The projections, and the assumptions on which they are based, are discussed in the new revised edition of The Future Population of the World: What Can We Assume Today? edited by Wolfgang Lutz of the Population, Development and Environment Project at IIASA and published by Earthscan.
"The biggest factor affecting population growth is the continuing decline of fertility in most world regions," said Project leader Wolfgang Lutz. Lutz said that, as a whole, the world's population will probably increase from today's 5.8 billion to around 7.9 billion in 2020, 9.9 billion in 2050, and 10.4 billion by 2100, according to the Project's forecasts.
However, said Lutz, four world regions -- Pacific OECD countries, Eastern Europe, Western Europe, and the European part of the former Soviet Union -- are projected to experience population declines before 2050.
Population in the European part of the former Soviet Union, for example, could decrease due to below-replacement fertility, and relatively high mortality rates. By 2020, the population could fall from its current 238 million to 224 million. By 2050, the population may even fall to 187 million, and could fall to as low as 147 million by 2100.
In contrast, countries in North Africa and the Middle East are likely to experience dramatic population growth. According to IIASA projections, the population in these regions could double and possibly triple over the next 50 years due to current young age structures and high fertility levels.
North Africa's 1995 population level of 162 million is likely to increase to 228 million by 2010 and to 439 million by 2050. The Middle East's 1995 population of 151 million is likely to grow to 234 million by 2010 and to 517 million by 2050, according to IIASA.
Projections for North America reflect a slow but steady increase, climbing from 297 million in 1995 to 356 million in 2020, 405 million in 2050, and to 482 million in 2100. The continued growth of the U.S. population is largely fueled by the assumption of continued migration.

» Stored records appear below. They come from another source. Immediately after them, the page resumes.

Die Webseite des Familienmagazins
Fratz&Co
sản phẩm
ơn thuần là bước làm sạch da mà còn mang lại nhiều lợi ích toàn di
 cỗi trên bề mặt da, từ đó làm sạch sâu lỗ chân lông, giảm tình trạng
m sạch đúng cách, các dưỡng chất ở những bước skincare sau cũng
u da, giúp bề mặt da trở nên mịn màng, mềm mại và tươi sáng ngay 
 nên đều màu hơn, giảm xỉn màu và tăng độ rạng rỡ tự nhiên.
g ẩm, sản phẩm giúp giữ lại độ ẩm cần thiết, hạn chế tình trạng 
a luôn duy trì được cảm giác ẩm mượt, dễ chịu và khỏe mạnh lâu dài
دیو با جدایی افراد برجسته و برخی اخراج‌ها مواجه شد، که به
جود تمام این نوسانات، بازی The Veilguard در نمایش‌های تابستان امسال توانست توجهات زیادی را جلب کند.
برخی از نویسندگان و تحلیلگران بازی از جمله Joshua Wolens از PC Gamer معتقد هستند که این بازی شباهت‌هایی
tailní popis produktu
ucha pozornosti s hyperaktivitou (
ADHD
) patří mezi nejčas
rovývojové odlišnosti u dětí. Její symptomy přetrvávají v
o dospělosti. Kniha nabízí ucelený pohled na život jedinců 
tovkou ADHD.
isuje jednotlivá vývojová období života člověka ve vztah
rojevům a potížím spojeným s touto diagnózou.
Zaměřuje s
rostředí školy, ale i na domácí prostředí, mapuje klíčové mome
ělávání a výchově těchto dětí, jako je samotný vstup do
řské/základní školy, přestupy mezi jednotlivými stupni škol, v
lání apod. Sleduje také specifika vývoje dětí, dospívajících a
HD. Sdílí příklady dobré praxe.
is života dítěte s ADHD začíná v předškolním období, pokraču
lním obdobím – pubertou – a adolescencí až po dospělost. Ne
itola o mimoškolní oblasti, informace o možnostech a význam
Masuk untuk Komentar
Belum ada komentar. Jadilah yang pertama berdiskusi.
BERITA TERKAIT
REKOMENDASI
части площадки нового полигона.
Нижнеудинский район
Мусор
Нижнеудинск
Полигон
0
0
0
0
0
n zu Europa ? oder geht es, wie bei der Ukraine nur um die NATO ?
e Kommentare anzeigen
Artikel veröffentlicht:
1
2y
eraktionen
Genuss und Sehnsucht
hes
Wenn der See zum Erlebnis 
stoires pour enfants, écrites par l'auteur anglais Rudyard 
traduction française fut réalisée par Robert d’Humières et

IIASA estimates that there is a 95 percent chance that the population of North America will grow to between 320 million and 400 million by 2020. Toward the end of the next century, population may shrink only if migration is greatly restricted and if the U.S. has a long period of below-replacement fertility.
Lower birth rates affect not only the total population size, but also age distribution, resulting in a steady shift from a current, predominantly young population, to an increasing proportion in the "over 60" age bracket, even in developing countries, according to IIASA. The proportion of those above age 60, IIASA predicts, will expand nearly three-fold, from a current 9.5 percent to 19.7 percent by 2050 and 26.8 percent by 2100.
"This is going to have significant impacts on societies and cause serious problems with pension systems throughout the world," said Lutz.